Killian Colombie

Personal information
- Date of birth: 2 November 1995 (age 30)
- Place of birth: Paris, France
- Height: 1.80 m (5 ft 11 in)
- Positions: Winger; forward;

Team information
- Current team: Atlètic Club d'Escaldes

Youth career
- Paris Saint-Germain

College career
- Years: Team / Apps / (Gls)
- 2015–2018: Iona Gaels / 72 / (15)

Senior career*
- Years: Team / Apps / (Gls)
- 2018: AHFC Royals / 13 / (10)
- 2018: Brazos Valley Cavalry / 1 / (0)
- 2019: Swope Park Rangers / 21 / (3)
- 2020–2021: Aldershot Town / 15 / (0)
- 2021–2022: Lewes / 16 / (1)
- 2022: Fjölnir / 19 / (0)
- 2023–: Atlètic Club d'Escaldes / 0 / (0)

= Killian Colombie =

French footballer (born 1995)

Killian Colombie (born 2 November 1995) is a French professional footballer who plays as a forward for Atlètic Club d'Escaldes in Andorra.

==Career==
===Youth and college===
Colombie enrolled at Iona College in 2015 and joined the Iona Gaels men's soccer team.

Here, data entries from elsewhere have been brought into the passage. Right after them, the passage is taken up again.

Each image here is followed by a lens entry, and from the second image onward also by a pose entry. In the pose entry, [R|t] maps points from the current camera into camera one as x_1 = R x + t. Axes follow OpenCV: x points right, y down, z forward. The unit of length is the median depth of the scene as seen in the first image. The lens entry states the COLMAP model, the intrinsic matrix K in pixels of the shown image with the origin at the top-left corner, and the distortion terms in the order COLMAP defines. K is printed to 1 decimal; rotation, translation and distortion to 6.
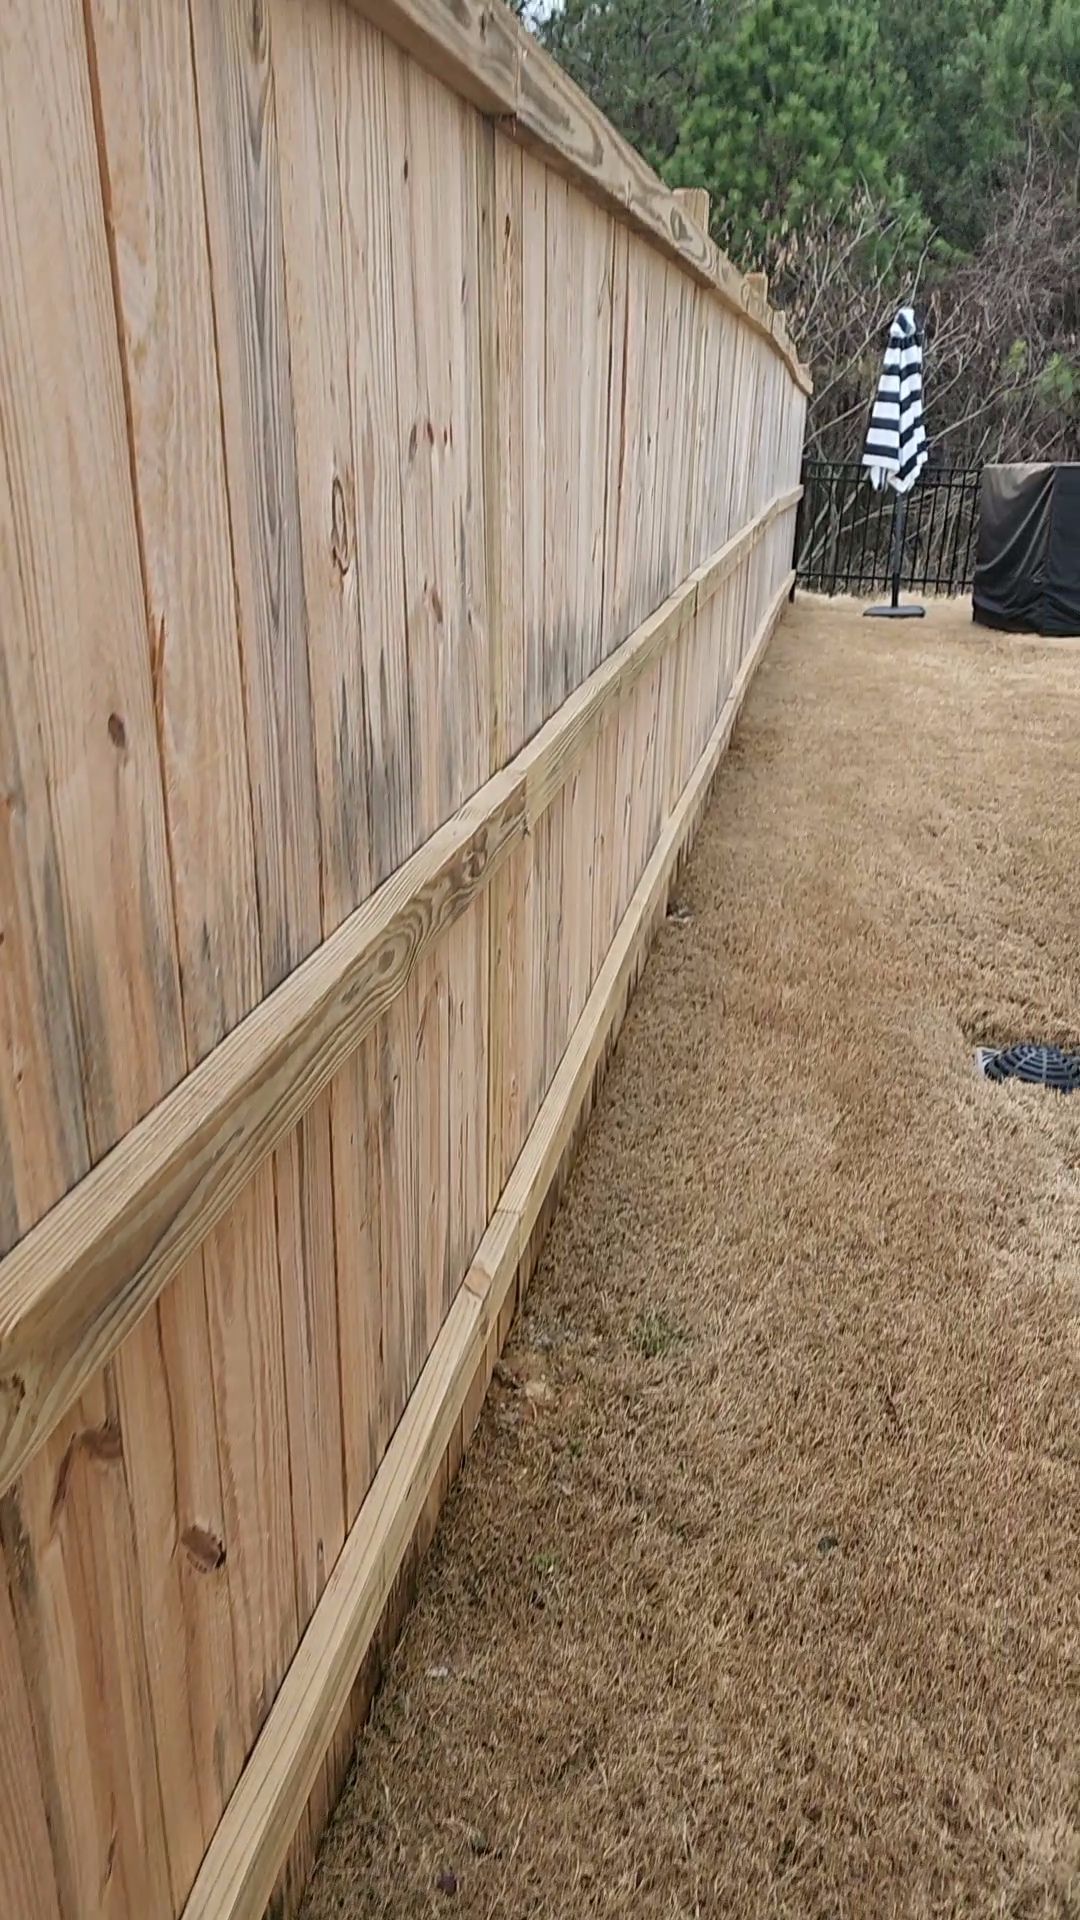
lens RADIAL K [[1516.7, 0, 556.2], [0, 1516.7, 953.8], [0, 0, 1]] dist [0.067176, -0.029933]
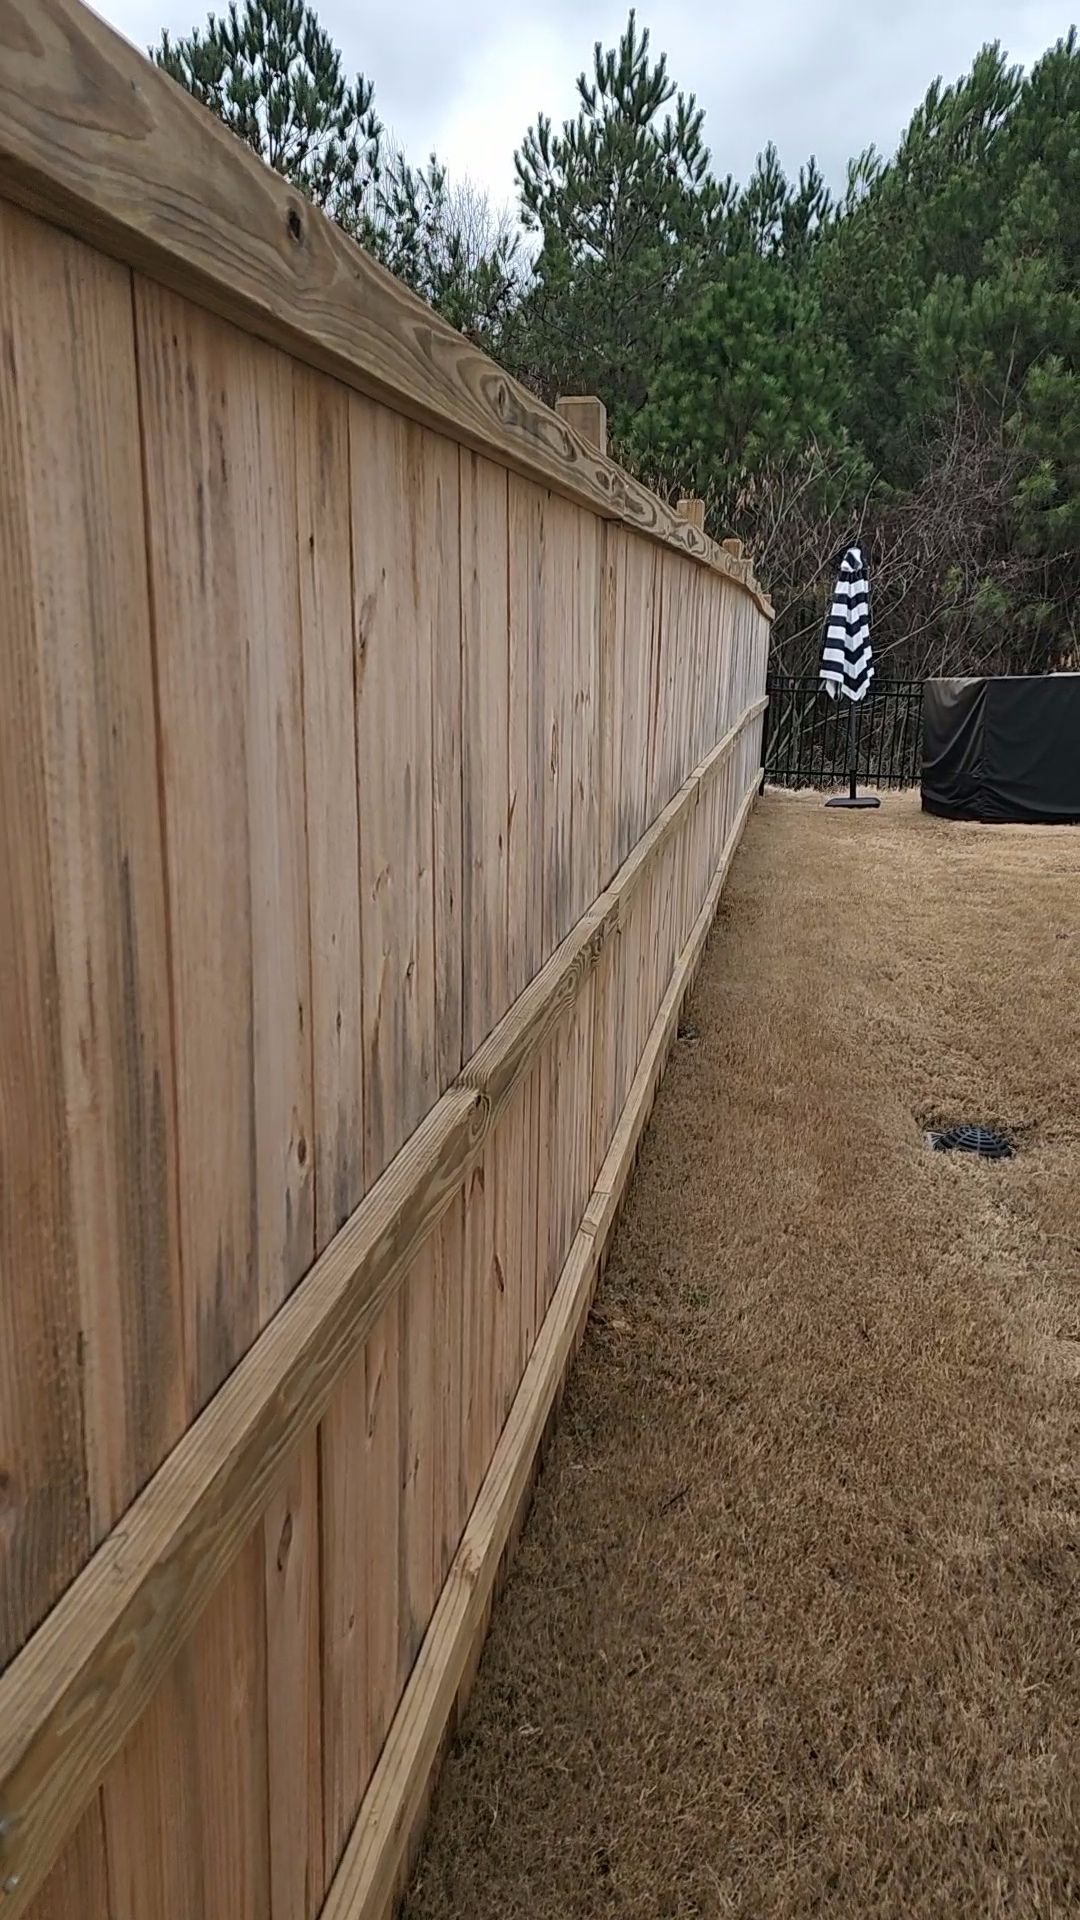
lens RADIAL K [[1516.7, 0, 534.1], [0, 1516.7, 961.1], [0, 0, 1]] dist [0.067176, -0.029933]
pose [[0.999951, -0.008154, 0.005690, -0.049827], [0.008780, 0.992670, -0.120533, 0.058810], [-0.004665, 0.120577, 0.992693, -0.236773]]
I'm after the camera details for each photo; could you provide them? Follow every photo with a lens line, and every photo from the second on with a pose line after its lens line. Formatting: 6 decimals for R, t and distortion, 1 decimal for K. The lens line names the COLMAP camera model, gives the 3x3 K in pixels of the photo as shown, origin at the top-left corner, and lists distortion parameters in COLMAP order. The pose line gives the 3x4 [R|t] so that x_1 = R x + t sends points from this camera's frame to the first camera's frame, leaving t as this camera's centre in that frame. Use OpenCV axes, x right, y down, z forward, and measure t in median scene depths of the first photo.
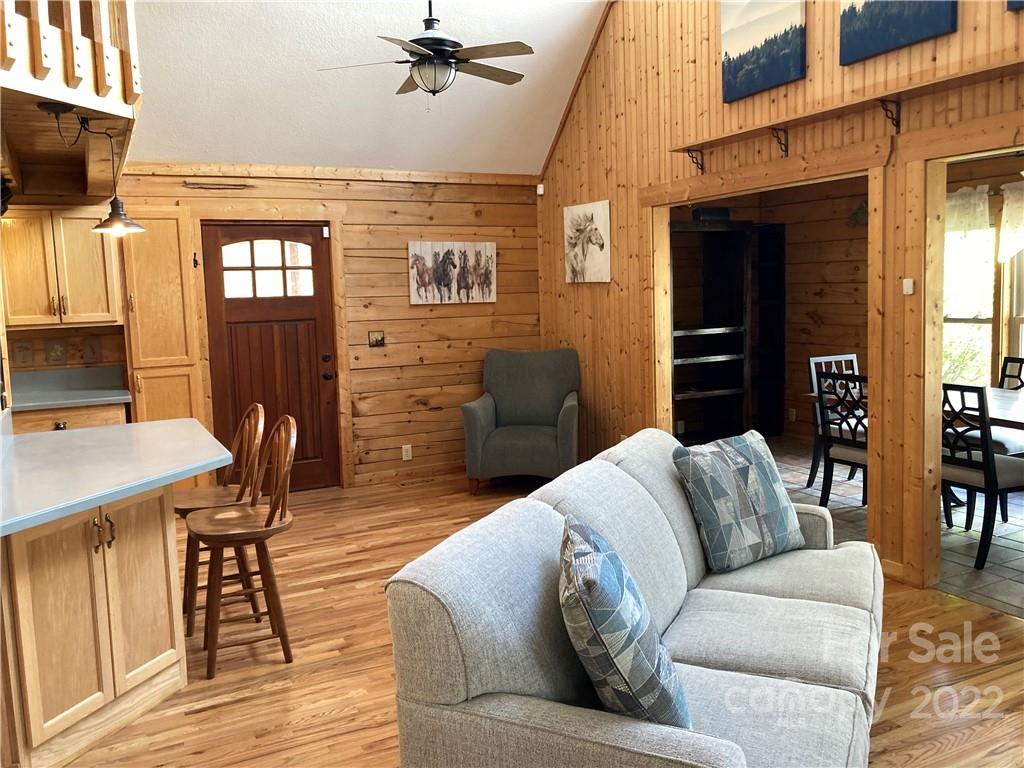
lens RADIAL K [[829.5, 0, 507.6], [0, 829.5, 382.9], [0, 0, 1]] dist [0.007138, -0.001232]
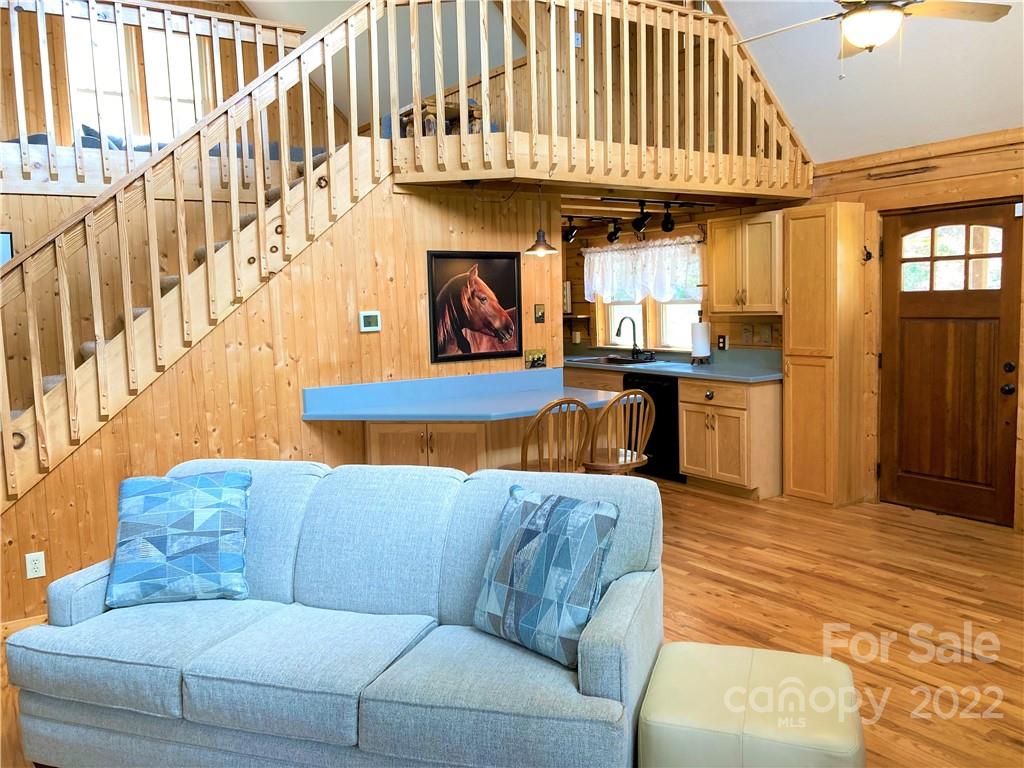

Once the Iona season began, Colombie started in all 18 games he appeared in. Across four seasons with Iona, Colombie played in 72 games and tallied 15 goals and six assists as a forward. The Paris, France native set career-best marks in his senior season with the Maroon & Gold, scoring seven goals and assisting on three more. His performance in his senior season garnered him recognition on the All-MAAC First Team as well as second team honors on the United Soccer Coaches NCAA Division I All-East Region Team.

Colombie finished his Iona career ranked tied for ninth all-time in shots attempted (119) and shots on goal (48). He ended his career with 15 goals, six assists and three game-winning goals. Colombie's efforts placed him among 50 student-athletes on the initial PDL College Prospect List. Additionally, Colombie was eligible for the MLS Super Draft 2019 in Chicago.

In 2018, Colombie had most recently been on trial with Hearts F.C. in Edinburgh, Scotland. He has also received invitation from the New York Red Bulls. In addition to securing a training spot with Edinburgh, Colombie has trained with the Major League Soccer programs, the New York Red Bulls and San Jose Earthquakes, during the winter.

===Senior===
Over the summer before the fall 2018 season, Colombie played for the Albion Hurricanes FC Royals in the Premier Developmental League Mid-South Division. He led the team and tied for the conference-best with 10 goals. His five assists were a team-best and ranked second in the league. The Royals finished the season with a third place 7–7–0 record and a goal differential of zero.

Iona College men's soccer alumnus Killian Colombie signed with the Swope Park Rangers of the United Soccer League in February 2019. The Rangers are affiliated with Sporting Kansas City of Major League Soccer.

In September 2020, he joined National League side Aldershot Town, before moving to Lewes ahead of the 2021-22 season.